Animal Land is a visual metaphor for wildlife in the Anthropocene era, an unfolding narrative that wavers between displacement, reintroduction, and loss. Collaborators Lauren Strohacker and Kendra Sollars reimagine traditional wildlife encounters in a contemporary format - through technology in an urban space with human inhabitants. For ArtPrize 10, Strohacker and Sollars partnered with the Blandford Nature Center, a local environmental education organization, to film eight ambassador owls. The large-scale video projection illuminates the NE facade of the GRAM with footage of these regional owls. Both real and imaginary interactions with animals influence human perceptions of cohabitation vs. conflict, a dichotomy that ultimately determines the fate of native species in the wake of human expansion.
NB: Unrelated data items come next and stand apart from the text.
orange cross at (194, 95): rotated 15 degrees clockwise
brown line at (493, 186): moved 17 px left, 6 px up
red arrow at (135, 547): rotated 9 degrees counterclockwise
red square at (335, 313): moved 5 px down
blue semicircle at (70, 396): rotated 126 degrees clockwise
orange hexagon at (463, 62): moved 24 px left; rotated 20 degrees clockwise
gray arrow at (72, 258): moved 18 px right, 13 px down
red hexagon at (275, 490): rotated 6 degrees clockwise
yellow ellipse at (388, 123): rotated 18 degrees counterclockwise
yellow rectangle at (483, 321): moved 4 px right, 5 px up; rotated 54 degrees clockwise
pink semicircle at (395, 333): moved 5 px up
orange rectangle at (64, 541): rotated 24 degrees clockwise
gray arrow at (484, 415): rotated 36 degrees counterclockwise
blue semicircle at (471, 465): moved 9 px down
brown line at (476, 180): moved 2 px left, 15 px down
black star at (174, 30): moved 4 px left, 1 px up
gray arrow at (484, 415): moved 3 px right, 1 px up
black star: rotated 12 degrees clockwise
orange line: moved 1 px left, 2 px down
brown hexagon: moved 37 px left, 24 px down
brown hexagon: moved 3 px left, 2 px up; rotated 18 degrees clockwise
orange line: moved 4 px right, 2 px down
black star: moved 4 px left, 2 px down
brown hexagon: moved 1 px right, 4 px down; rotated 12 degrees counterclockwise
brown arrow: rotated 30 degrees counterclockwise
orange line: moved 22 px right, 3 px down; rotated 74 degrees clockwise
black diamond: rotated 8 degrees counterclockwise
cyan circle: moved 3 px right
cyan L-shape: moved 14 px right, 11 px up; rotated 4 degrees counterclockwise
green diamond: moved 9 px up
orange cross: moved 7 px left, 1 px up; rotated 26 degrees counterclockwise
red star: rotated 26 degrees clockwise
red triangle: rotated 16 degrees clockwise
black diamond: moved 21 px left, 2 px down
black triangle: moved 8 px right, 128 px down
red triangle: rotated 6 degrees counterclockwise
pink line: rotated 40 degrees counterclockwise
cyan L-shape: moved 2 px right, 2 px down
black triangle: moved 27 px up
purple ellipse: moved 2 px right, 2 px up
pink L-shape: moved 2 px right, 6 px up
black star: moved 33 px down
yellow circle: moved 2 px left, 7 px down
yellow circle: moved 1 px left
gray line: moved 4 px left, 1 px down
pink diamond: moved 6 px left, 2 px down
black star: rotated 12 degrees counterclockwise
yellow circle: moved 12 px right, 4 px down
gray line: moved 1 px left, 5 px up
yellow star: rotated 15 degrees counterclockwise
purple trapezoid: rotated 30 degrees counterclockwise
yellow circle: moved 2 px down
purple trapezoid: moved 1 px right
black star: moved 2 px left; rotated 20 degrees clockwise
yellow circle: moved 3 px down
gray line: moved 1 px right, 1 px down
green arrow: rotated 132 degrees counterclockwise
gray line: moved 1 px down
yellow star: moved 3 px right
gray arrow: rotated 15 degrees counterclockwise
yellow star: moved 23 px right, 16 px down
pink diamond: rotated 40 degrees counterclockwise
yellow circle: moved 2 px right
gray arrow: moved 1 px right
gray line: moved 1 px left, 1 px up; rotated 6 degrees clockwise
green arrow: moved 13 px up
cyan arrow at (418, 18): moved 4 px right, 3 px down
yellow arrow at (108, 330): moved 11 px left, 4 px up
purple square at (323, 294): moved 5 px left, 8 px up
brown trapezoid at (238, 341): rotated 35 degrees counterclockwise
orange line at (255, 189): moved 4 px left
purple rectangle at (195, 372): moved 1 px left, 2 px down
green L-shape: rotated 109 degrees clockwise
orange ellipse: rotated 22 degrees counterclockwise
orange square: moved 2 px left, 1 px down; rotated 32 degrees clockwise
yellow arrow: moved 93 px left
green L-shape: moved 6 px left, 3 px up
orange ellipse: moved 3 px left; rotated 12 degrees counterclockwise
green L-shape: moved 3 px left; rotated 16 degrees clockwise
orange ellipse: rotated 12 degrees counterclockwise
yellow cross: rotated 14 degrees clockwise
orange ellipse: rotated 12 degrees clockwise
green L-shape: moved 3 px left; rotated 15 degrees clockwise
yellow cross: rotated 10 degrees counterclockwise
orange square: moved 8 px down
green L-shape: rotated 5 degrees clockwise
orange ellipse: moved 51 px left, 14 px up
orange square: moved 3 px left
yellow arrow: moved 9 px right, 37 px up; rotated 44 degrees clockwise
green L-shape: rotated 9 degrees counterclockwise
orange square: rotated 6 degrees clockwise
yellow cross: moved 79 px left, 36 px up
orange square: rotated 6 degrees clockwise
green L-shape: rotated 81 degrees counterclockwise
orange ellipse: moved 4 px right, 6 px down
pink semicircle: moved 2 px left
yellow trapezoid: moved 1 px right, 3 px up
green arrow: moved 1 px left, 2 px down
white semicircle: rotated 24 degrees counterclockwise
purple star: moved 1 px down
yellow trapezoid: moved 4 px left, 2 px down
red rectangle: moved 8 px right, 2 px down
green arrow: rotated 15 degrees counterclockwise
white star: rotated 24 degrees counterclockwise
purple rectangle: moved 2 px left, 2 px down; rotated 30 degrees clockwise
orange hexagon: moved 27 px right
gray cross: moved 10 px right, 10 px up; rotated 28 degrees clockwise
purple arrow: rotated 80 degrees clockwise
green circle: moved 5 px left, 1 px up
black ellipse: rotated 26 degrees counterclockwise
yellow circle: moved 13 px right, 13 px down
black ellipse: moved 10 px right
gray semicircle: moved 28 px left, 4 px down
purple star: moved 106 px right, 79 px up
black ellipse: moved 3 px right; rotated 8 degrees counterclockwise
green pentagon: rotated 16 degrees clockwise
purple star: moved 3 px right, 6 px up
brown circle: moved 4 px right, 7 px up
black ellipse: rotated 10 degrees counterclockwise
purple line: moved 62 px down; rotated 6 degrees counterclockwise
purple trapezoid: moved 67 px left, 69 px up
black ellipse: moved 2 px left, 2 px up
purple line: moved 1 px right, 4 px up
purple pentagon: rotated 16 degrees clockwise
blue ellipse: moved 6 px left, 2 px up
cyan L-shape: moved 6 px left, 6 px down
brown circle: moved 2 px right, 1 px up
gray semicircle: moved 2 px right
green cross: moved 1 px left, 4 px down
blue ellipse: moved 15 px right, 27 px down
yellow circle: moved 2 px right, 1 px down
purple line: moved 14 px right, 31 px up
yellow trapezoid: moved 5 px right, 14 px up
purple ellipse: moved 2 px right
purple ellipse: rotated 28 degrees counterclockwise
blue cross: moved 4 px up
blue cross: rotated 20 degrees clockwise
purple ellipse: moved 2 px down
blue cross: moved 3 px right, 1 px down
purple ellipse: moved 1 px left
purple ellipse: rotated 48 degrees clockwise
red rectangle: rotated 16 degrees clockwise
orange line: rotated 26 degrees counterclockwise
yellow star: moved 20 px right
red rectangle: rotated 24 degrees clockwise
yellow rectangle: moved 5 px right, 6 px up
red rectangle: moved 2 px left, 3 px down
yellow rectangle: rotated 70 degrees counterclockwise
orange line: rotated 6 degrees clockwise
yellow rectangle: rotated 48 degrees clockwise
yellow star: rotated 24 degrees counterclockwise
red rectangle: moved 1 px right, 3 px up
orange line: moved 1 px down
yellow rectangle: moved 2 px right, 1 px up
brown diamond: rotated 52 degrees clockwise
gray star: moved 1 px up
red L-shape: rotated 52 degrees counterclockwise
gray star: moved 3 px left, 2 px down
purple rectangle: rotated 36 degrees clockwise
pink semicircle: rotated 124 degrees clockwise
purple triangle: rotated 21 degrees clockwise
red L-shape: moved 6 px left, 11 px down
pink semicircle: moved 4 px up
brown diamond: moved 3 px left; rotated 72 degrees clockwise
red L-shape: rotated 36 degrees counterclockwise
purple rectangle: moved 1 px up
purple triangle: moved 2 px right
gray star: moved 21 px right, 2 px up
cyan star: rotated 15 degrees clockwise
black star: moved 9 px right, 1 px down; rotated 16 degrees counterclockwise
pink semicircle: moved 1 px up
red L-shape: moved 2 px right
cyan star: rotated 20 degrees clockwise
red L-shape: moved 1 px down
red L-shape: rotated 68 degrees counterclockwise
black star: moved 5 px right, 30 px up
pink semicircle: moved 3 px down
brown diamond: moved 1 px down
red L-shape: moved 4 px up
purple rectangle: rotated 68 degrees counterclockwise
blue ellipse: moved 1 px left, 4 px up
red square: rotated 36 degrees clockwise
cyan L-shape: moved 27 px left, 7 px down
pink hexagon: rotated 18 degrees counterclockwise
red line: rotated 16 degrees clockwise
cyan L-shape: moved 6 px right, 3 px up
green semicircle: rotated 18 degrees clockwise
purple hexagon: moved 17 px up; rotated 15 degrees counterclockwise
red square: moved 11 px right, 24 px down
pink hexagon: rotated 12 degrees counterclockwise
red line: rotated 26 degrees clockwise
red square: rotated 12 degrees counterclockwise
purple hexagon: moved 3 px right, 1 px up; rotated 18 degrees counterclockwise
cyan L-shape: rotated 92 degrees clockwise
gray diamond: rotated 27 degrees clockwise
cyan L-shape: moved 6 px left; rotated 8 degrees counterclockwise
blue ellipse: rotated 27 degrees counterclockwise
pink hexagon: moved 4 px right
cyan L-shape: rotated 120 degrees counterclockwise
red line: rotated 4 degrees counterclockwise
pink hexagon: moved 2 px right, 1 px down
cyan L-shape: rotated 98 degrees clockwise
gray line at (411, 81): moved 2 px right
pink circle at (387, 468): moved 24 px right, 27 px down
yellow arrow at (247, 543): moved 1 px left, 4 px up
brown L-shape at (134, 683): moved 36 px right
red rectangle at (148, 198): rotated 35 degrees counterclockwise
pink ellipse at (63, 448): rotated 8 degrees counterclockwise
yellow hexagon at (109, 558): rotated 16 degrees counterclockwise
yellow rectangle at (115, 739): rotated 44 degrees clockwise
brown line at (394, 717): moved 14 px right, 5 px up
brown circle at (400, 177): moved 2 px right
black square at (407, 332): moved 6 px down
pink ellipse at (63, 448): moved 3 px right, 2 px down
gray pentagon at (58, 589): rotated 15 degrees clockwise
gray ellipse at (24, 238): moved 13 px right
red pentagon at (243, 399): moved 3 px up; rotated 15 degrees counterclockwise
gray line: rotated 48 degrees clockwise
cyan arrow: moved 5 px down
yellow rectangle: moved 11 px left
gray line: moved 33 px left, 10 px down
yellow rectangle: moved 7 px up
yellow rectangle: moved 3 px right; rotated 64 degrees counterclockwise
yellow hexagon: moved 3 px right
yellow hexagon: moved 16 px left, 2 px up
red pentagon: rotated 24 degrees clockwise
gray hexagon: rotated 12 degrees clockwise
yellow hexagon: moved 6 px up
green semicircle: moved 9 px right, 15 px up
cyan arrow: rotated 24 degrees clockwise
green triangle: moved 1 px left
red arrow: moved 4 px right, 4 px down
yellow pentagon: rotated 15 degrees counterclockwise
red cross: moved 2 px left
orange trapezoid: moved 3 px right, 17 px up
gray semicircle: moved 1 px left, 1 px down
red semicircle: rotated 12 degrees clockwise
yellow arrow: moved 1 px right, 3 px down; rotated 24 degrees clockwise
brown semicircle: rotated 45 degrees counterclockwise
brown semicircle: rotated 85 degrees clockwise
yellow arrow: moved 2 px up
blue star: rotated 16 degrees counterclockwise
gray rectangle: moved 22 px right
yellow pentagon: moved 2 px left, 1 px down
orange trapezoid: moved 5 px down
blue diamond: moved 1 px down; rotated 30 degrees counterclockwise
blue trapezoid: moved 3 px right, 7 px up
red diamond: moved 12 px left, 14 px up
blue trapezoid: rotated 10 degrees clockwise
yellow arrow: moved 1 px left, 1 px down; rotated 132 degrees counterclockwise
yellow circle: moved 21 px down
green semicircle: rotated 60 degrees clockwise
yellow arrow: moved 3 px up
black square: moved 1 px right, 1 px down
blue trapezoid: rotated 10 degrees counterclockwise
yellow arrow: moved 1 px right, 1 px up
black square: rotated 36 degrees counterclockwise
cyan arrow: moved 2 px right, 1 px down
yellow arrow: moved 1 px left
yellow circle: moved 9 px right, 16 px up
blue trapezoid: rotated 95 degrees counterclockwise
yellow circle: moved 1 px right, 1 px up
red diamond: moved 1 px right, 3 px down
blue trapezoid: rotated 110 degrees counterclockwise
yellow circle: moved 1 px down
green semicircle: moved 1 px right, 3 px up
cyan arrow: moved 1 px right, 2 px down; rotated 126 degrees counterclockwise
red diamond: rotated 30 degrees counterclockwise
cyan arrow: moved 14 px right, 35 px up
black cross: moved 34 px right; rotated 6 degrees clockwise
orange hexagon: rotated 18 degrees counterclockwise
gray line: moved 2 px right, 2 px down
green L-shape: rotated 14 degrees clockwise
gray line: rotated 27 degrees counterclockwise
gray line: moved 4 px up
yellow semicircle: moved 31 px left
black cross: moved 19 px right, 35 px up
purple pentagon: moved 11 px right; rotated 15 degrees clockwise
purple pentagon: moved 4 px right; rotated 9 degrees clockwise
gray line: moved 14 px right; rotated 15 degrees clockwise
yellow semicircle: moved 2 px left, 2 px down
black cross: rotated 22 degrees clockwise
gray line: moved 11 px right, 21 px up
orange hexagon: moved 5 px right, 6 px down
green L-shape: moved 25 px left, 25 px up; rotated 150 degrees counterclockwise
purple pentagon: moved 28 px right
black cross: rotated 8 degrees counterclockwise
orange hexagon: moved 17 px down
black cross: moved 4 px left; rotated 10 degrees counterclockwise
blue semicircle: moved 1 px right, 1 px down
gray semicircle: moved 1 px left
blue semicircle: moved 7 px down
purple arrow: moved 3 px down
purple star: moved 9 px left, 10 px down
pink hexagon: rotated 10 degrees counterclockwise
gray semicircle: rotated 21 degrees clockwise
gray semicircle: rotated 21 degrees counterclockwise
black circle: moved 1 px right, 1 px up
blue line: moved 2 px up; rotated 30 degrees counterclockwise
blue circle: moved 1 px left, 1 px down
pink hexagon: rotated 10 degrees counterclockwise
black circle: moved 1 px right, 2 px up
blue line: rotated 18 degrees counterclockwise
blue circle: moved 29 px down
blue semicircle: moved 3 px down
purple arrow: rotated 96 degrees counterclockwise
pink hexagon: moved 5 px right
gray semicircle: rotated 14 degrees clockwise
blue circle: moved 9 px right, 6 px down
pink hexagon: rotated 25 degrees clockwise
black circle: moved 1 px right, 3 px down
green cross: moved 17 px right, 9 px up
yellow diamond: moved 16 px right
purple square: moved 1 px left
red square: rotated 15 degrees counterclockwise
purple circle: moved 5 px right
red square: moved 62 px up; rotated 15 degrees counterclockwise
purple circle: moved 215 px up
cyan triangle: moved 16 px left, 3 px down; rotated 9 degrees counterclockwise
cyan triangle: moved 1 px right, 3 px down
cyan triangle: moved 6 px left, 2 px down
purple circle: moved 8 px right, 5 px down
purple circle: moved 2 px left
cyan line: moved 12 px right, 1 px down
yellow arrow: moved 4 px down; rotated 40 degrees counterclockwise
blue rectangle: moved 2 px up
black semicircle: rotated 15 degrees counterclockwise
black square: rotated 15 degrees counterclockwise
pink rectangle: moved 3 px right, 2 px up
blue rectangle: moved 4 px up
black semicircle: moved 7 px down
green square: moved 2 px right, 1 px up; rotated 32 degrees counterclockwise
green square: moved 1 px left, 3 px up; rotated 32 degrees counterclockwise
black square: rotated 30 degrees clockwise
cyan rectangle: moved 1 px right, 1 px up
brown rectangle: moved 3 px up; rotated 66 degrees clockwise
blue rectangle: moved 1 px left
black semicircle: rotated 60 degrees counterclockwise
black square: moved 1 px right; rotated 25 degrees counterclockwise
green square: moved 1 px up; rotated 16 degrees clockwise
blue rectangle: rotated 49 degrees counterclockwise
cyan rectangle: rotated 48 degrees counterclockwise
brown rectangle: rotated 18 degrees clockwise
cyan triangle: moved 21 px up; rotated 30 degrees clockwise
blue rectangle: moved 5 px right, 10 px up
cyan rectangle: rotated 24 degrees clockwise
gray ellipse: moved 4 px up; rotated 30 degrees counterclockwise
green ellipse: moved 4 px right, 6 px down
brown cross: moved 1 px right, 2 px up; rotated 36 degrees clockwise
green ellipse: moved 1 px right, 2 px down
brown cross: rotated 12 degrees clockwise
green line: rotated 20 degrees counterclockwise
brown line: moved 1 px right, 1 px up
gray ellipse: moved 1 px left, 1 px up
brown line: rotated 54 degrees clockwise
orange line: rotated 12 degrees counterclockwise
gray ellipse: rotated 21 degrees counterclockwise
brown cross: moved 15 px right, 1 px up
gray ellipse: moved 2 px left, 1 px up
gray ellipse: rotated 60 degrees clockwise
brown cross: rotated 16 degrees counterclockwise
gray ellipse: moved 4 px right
Strohacker and Sollars are responding to the current and rapid loss of biodiversity and investigating a future where genuine interactions between humans and non-human animals may not exist.
- Art form: Time-Based
- Depth: n/a
- Medium: Digital video projection
- Width: variable
- Year created: 2018
- Height: variable
About Strohacker/Sollars
Lauren Strohacker and Kendra Sollars started Animal Land in 2013. Strohacker is an eco-political artist whose new genre public art emphasizes the non-human in an increasingly human-centric world. Sollars draws on her experience as a collegiate/professional synchronized swimmer, exploring narrative through video, photography, performance, and installation.